TEXT.

*** Block opens ***

To start the day it takes a few hours to reach peak levels of alertness and energy

After lunch/noon, those levels begin to decline, plateauing at 3pm

Alertness starts increasing again until hitting a second peak at 6pm

Alertness declines again for the rest of the evening all the way until 3:30am.

Energy levels start rising again for the rest of the morning until noon again the next day

Before even getting into individual differences, it’s painfully obvious why the modern 9-to-5 is so unproductive — some of our most productive hours are spent either sleeping or commuting home from work.

These are general trends, however — they’re rather high level, and represent the average. On an individual, day-to-day basis, your energy levels might be diametrically opposite to the norm. Your own biological peak time is affected by circadian rhythms, but it’s also influenced by your environment — your diet, your exposure to different types of light at different parts of the day, the level of stress in your work, etc.

*** Block closes ***

DATASET RECORDS.
*** Block opens ***

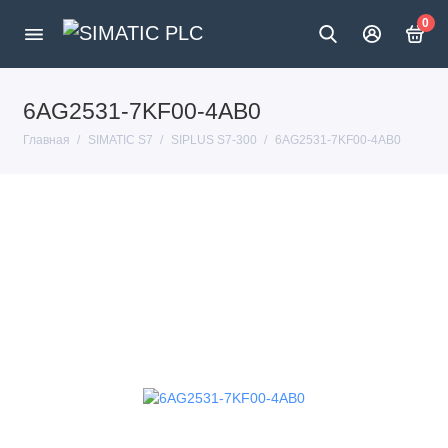
0
6AG2531-7KF00-4AB0
Главная
SIMATIC S7
SIPLUS S7-300
6AG2531-7KF00-4AB0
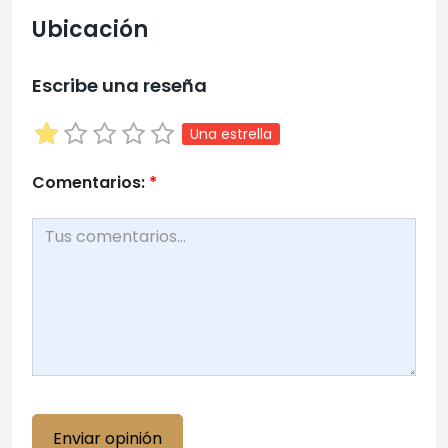
Ubicación
Escribe una reseña
Una estrella
Comentarios:
*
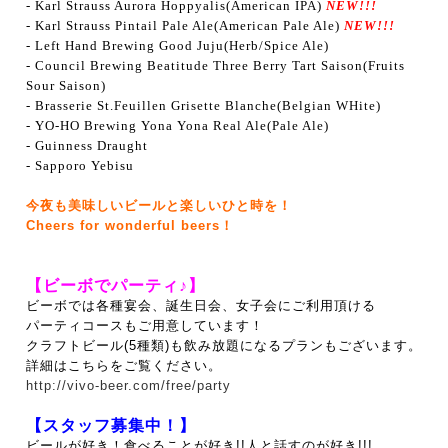
- Karl Strauss Aurora Hoppyalis(American IPA)
NEW!!!
- Karl Strauss Pintail Pale Ale(American Pale Ale)
NEW!!!
- Left Hand Brewing Good Juju(Herb/Spice Ale)
- Council Brewing Beatitude Three Berry Tart Saison
(Fruits
Sour Saison)
- Brasserie St.Feuillen Grisette Blanche(Belgian WHite)
- YO-HO Brewing Yona Yona Real Ale(Pale Ale)
- Guinness Draught
- Sapporo Yebisu
今夜も美味しいビールと楽しいひと時を！
Cheers for wonderful beers！
【ビーボでパーティ♪】
ビーボでは各種宴会、誕生日会、女子会にご利用頂ける
パーティコースもご用意しています！
クラフトビール(5種類)も飲み放題になるプランもございます。
詳細はこちらをご覧ください。
http://vivo-beer.com/free/party
【スタッフ募集中！】
ビールが好き！食べることが好き!!人と話すのが好き!!!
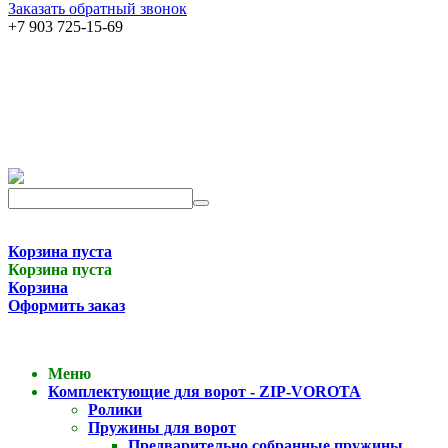
Заказать обратный звонок
+7 903 725-15-69
Корзина пуста
Корзина пуста
Корзина
Оформить заказ
Меню
Комплектующие для ворот - ZIP-VOROTA
Ролики
Пружины для ворот
Предварительно собранные пружины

*** Block closes ***

EXERCISE TASKS.
(a) From the text on daily alertness and energy, extract the part starting with "Alertness starts increasing" and going on through "home from work.".
(b) Write what comes next in the text on daily alertness and energy, picking up after its last sentence.

WRITTEN ANSWERS.
(a)
Alertness starts increasing again until hitting a second peak at 6pm

Alertness declines again for the rest of the evening all the way until 3:30am.

Energy levels start rising again for the rest of the morning until noon again the next day

Before even getting into individual differences, it’s painfully obvious why the modern 9-to-5 is so unproductive — some of our most productive hours are spent either sleeping or commuting home from work.

(b)
Needless to say, one of the most important “biohacks” you can do to improve your productivity is to identify the periods of the day where your body and mind and truly ticking and schedule your most important work around those times.

There are 2 ways to identify your biological peak time.

The hard way

The hard way is what I like to call a “productivity audit”.

First, figure out some way to quantify your “flow”. The easiest I’ve found is to assign a subjective measure of your current energy levels on a scale of 1–10. Some people like to break it down into energy, focus & motivation.

Now, every hour and every day, chart those results. Don’t look at past results while charting to bias yourselves, just give an honest accounting of how focused, energetic & productive you currently feel.

Run this audit for 3–4 weeks. While some people cut off all caffeine, alcohol, alarm clocks, etc. to get their “natural peak time”, I find that that’s not really helpful — for a lot of people, it’s not realistic to completely abandon those things anyway, so you’re better off determining your peak times given your normal routine.

After completing your audit, aggregate the results, and you’ll start noticing patterns. It won’t necessarily be a sharp spike every day (although for some people it is) — the more common pattern I notice is the camel-pattern of 2 local maxima of productivity throughout the day.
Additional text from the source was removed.